4e. Check currently active monitors
Query monitors currently in Alert status. Flag these as needing follow-up by the next on-call.
If no alerts during the window, note "No alerts this period" and continue.
5. Ask for Additional Notes
"Any additional notes, incidents, or action items to include in the log?"
Record their input. If "none", continue without notes.
6. Fetch Template (if configured)
If the user provided a template page in Step 2, fetch it and use its structure as the format guide.
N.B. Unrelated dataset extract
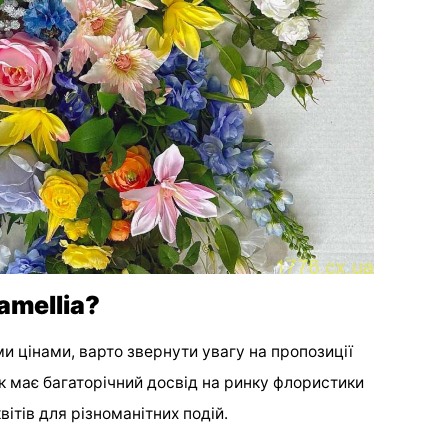
amellia?
ми цінами, варто звернути увагу на пропозиції
к має багаторічний досвід на ринку флористики
ітів для різноманітних подій.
Otherwise use the default structure from Step 8.
7. Find or Create the Target Location
Organize on-call logs in a consistent hierarchy:
On-call Logs/ On-call <YYYY>/ On-call <MM>/<YYYY>/ [On-call] <Start Date> - <End Date>
- Check if the year folder exists — create if missing
- Check if the month folder exists — create if missing
- Check if a page for this period already exists:
- If found and user chose update in Step 4a: update this page in Step 8
- If found and user chose create new in Step 4a: create a new page in Step 8
- If not found: proceed to Step 8
8. Create the Log Page
Create the page on the wiki platform:
# On-call Log: <Start Date> – <End Date> ## Alert Summary | Alert | Count | Times | Cause | Resolution | |-------|-------|-------|-------|------------| | <monitor name> | <N> | <timestamp 1>, <timestamp 2>, ... | | Still active | **Total alerts:** <N> across <M> unique monitors ## Currently Active Alerts <list monitors still in Alert status, or "None — all clear"> ## Notes <additional notes from Step 5, or "None"> ## Action Items for Next On-call - <follow up on active alert X> - <investigate recurring alert Y — triggered N times>
Formatting:
- Link alert names to their monitoring page
- Link timestamps to the specific event
- Leave "Cause" column empty for the engineer to fill post-hoc
- Set "Resolution" to "Still active" for monitors currently in Alert status; leave empty for resolved monitors (engineer fills post-hoc)
9. Present Result
## On-call Log Created **Page:** <page title> **URL:** <wiki page URL> **Alerts logged:** <N> alerts across <M> unique monitors **Active alerts:** <count or "None"> **Notes:** <summary or "None">
If there are unresolved alerts:
Action items for next on-call: The following alerts are still active — follow up with the relevant team:
<list>
Interaction Style
- Confirm configuration and date range before fetching — don't assume
- Ask one round of questions, not multiple back-and-forth
- Present the final page URL prominently so the user can share it immediately
Rules
- Always confirm the date range before fetching alerts
- Only include production alerts unless the user explicitly asks for other environments
- Never create duplicate wiki pages — check for existing ones first
- Leave "Cause" column empty — the engineer fills it post-hoc. Set "Resolution" to "Still active" for active monitors, leave empty for resolved ones
- Paginate fully — do not present partial alert data
Output
Create the log page directly on the wiki platform (Confluence or Notion). Present the URL and stats inline in the conversation.